_What to produce:_
Put the lines of the listing into a numbered list, starting with the line containing "With 0° assigned" and going on through the line containing "Answer: approximately 0°", leaving out any blank lines. Include only those lines.

_Source records:_
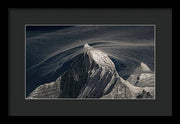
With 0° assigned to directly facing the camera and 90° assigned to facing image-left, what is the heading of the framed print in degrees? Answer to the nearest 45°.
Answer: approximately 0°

--

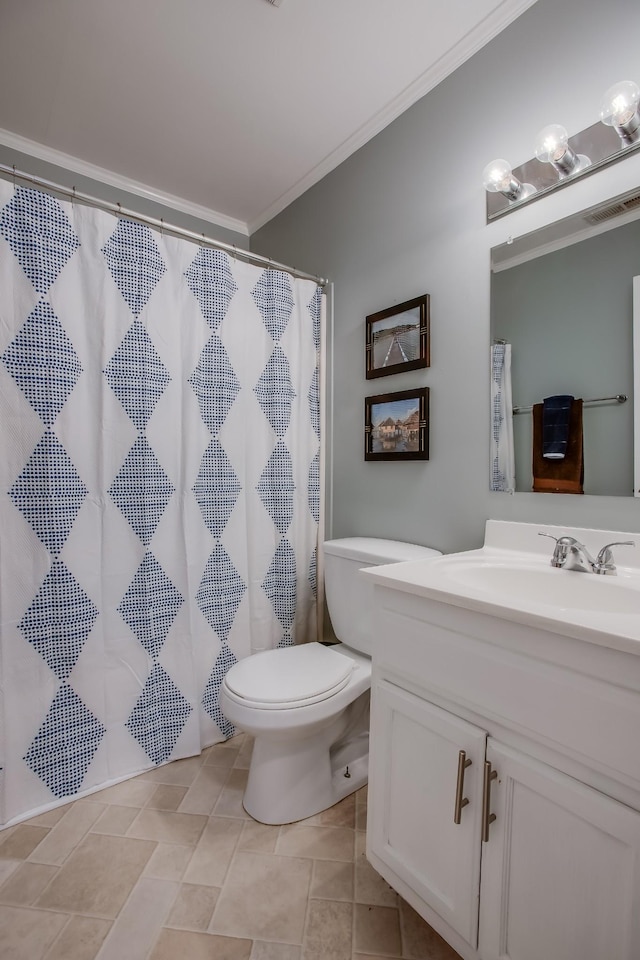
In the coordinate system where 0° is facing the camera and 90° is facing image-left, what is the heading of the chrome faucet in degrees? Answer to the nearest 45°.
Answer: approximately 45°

---

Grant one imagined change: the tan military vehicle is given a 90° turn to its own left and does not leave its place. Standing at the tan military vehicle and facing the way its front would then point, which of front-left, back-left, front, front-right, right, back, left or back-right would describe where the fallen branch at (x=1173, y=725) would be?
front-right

_Answer box:_
1. With 0° assigned to directly facing the camera and 90° assigned to facing image-left, what is the heading of the framed print in degrees? Answer to the nearest 45°.
2. Answer: approximately 0°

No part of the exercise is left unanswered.